Specifically, we recommend social identity-based interventions (e.g., countering social isolation), which have been found to be beneficial for mental health (Haslam, Cruwys, Haslam, Dingle, & Chang, 2016). Such interventions can best utilise the capacity of refugees by including them in the intervention design and approaching them as a group, instead of as individuals. Field guidelines for practitioners working with refugees can also benefit by being aware of the positive role of shared ‘refugee’ identity and how it can be empowering instead of stigmatizing. Indeed, refugees do help each other, but it is important to understand that refugees are not independent from external help and they have a far greater capacity to do even better if provided with much needed resources.

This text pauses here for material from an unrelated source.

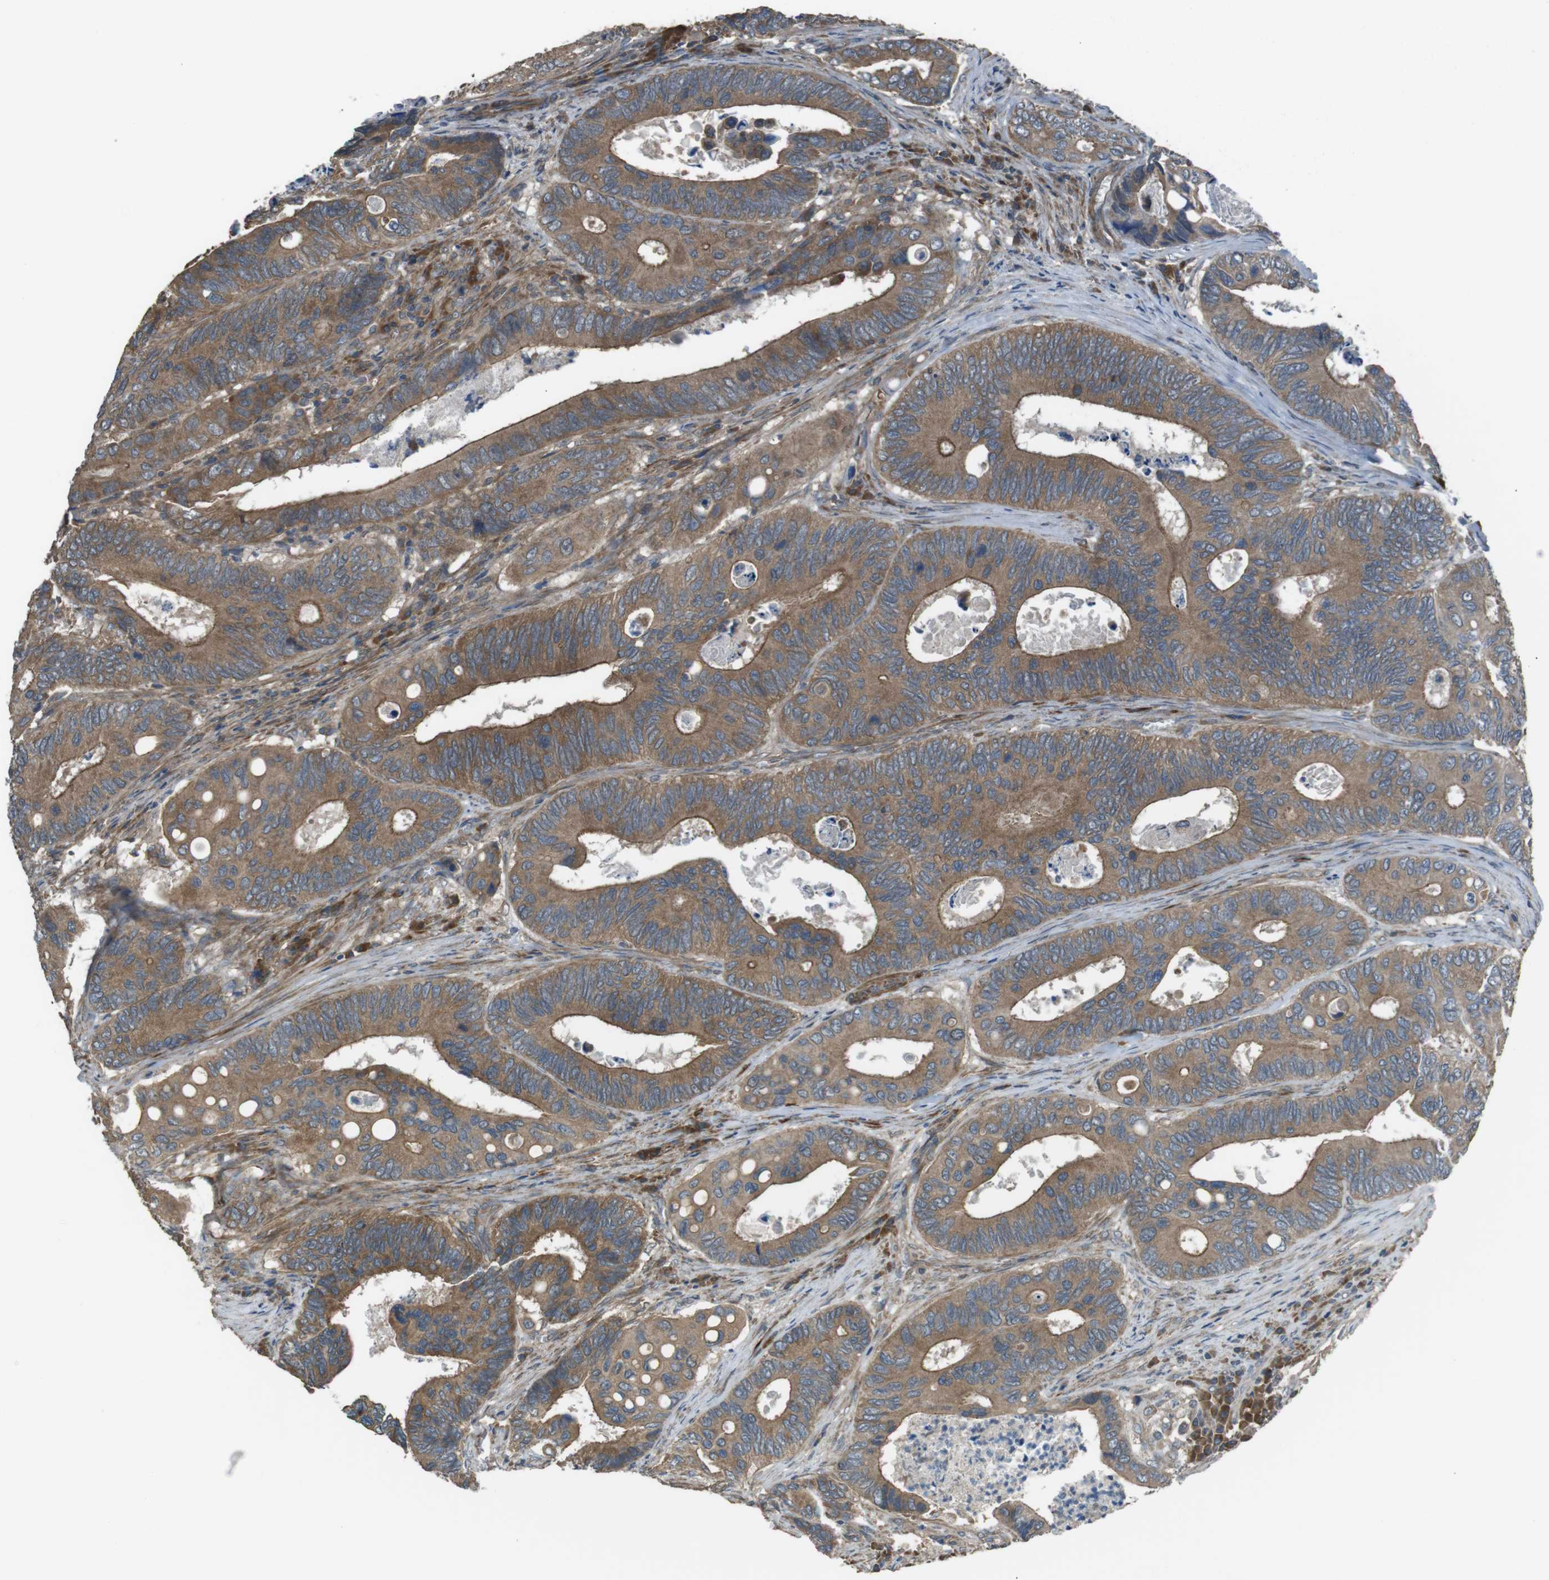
{"staining": {"intensity": "moderate", "quantity": ">75%", "location": "cytoplasmic/membranous"}, "tissue": "colorectal cancer", "cell_type": "Tumor cells", "image_type": "cancer", "snomed": [{"axis": "morphology", "description": "Inflammation, NOS"}, {"axis": "morphology", "description": "Adenocarcinoma, NOS"}, {"axis": "topography", "description": "Colon"}], "caption": "Tumor cells reveal moderate cytoplasmic/membranous positivity in about >75% of cells in colorectal cancer. (DAB (3,3'-diaminobenzidine) IHC with brightfield microscopy, high magnification).", "gene": "FUT2", "patient": {"sex": "male", "age": 72}}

Limitations and Future Work
For the purpose of this project, we used convenience samples, and thus we do not assume that participants were representative of the population of Syrian refugees in Middle East, as the recruitment locations (online & paper questionnaires) are expected to exclude some refugees who have no access to such locations. Due to the differences in exile conditions, we also anticipate some differences in Syrian refugee experiences across different host communities in Middle East like suffering different secondary stressors (e.g., language barriers or legal restrictions). In addition, both studies were cross-sectional and could not provide insights to causality relations between the variables.
Although the sample of this study may not be representative, the results suggest the presence of an identity-based support process among the refugees and thus encourages us to further test our model and develop our hypothesis using a more representative sample with a longitudinal design, perhaps in other refugee populations.